··· Passage shown ···

On Fri, Feb 07, 2025 at 07:09:39PM -0700, Cheyenne Wills wrote:
> While I was setting up to test with linux 6.14-rc1 (under Xen), I ran
> into a consistent NULL ptr dereference within __blk_rq_map_sg when
> booting the system.
> 
> Using git bisect I was able to narrow down the "bad" commit to:
> 
> block: add a dma mapping iterator (b7175e24d6acf79d9f3af9ce9d3d50de1fa748ec)
> 
> Building a kernel with the parent commit
> (2caca8fc7aad9ea9a6ea3ed26ed146b1e5f06fab) using the same .config does
> not fail.
> 
> Following is the console log showing the error as well as the Xen
> (libvirt) configuration for the guest that I'm using.
> 
> Please let me know if there is any additional information that I can provide.

Can you test the following patch?


diff --git a/block/blk-merge.c b/block/blk-merge.c
index b55c52a42303..1eabde8383fb 100644
--- a/block/blk-merge.c
+++ b/block/blk-merge.c
@@ -493,7 +493,7 @@ static bool blk_map_iter_next(struct request *req,
 		return true;
 	}
 
-	if (!iter->iter.bi_size)
+	if (!iter->bio || !iter->iter.bi_size)
 		return false;
 
 	bv = mp_bvec_iter_bvec(iter->bio->bi_io_vec, iter->iter);
@@ -514,7 +514,8 @@ static bool blk_map_iter_next(struct request *req,
 			if (!iter->bio->bi_next)
 				break;
 			iter->bio = iter->bio->bi_next;
-			iter->iter = iter->bio->bi_iter;
+			if (iter->bio)
+				iter->iter = iter->bio->bi_iter;
 		}
 
 		next = mp_bvec_iter_bvec(iter->bio->bi_io_vec, iter->iter);


Thanks,
Ming


^ permalink raw reply related	[flat|nested] 8+ messages in thread

* Re: BUG: NULL pointer dereferenced within __blk_rq_map_sg
  2025-02-11 12:13 ` Ming Lei
@ 2025-02-11 15:28   ` Ming Lei
  2025-02-12 23:24     ` Cheyenne Wills
  0 siblings, 1 reply; 8+ messages in thread
From: Ming Lei @ 2025-02-11 15:28 UTC (permalink / raw)

··· Data lines ···

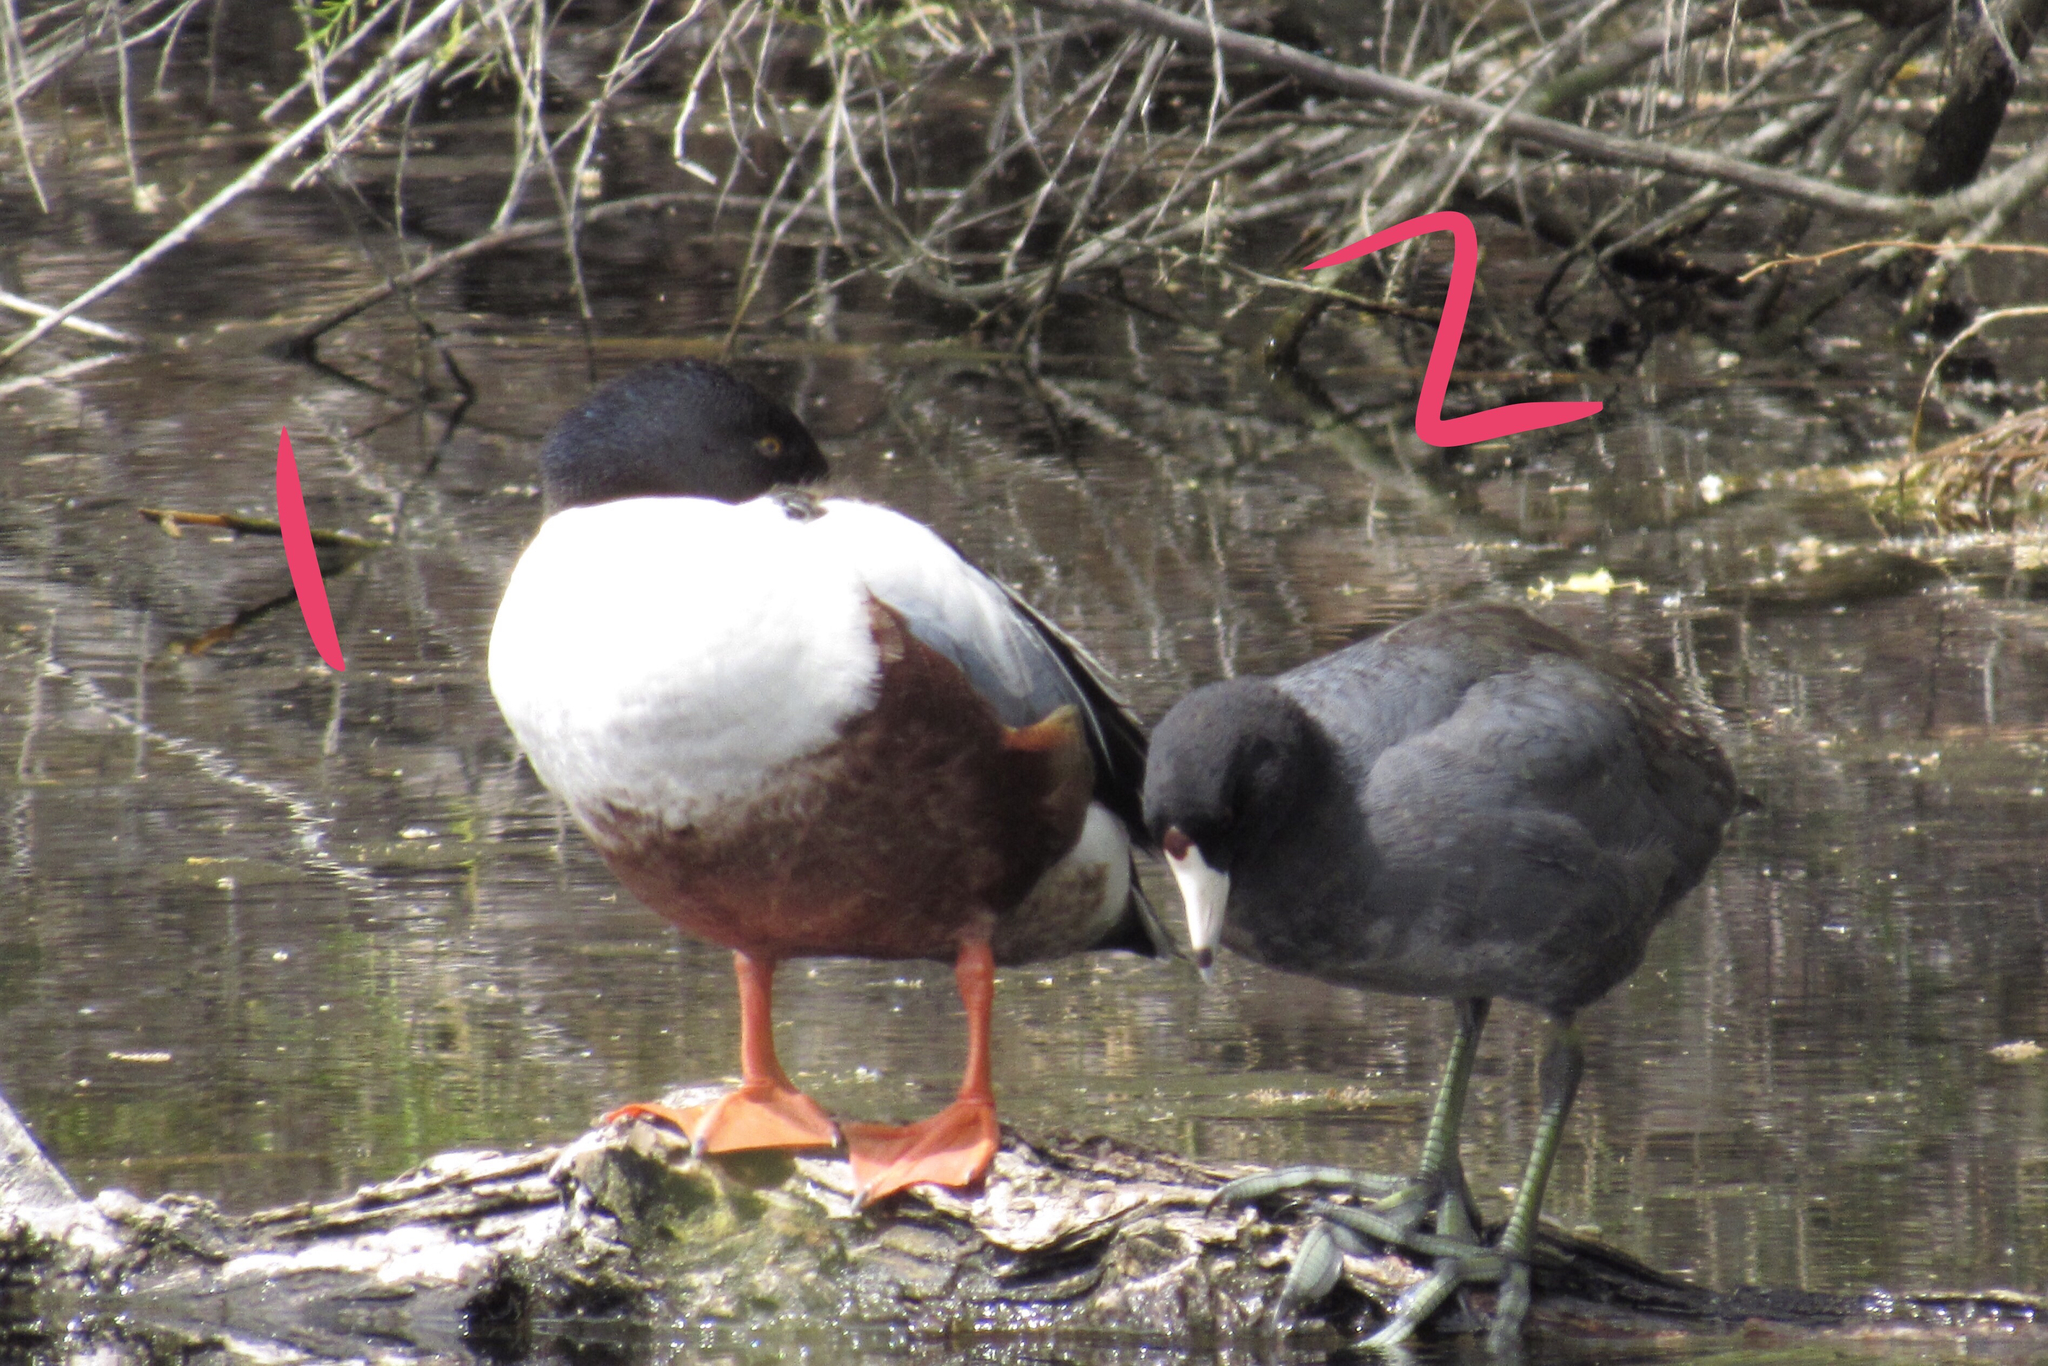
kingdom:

···

=== What to work on ===
1 - Reproduce the mailing list message from "diff --git a/block/blk-merge.c" up to and including "(!iter->bio || !iter->iter.bi_size)", renaming each "blk-merge.c" as "blk-map.c".
2 - Continue the mailing list message, starting right after its last line.
The listing above comes from a separate source and is unrelated to the mailing list message.

=== Results ===
1 -
diff --git a/block/blk-map.c b/block/blk-map.c
index b55c52a42303..1eabde8383fb 100644
--- a/block/blk-map.c
+++ b/block/blk-map.c
@@ -493,7 +493,7 @@ static bool blk_map_iter_next(struct request *req,
 		return true;
 	}
 
-	if (!iter->iter.bi_size)
+	if (!iter->bio || !iter->iter.bi_size)

2 -
  To: Cheyenne Wills; +Cc: linux-block, Christoph Hellwig

On Tue, Feb 11, 2025 at 08:13:16PM +0800, Ming Lei wrote:
> On Fri, Feb 07, 2025 at 07:09:39PM -0700, Cheyenne Wills wrote:
> > While I was setting up to test with linux 6.14-rc1 (under Xen), I ran
> > into a consistent NULL ptr dereference within __blk_rq_map_sg when
> > booting the system.
> > 
> > Using git bisect I was able to narrow down the "bad" commit to:
> > 
> > block: add a dma mapping iterator (b7175e24d6acf79d9f3af9ce9d3d50de1fa748ec)
> > 
> > Building a kernel with the parent commit
> > (2caca8fc7aad9ea9a6ea3ed26ed146b1e5f06fab) using the same .config does
> > not fail.
> > 
> > Following is the console log showing the error as well as the Xen
> > (libvirt) configuration for the guest that I'm using.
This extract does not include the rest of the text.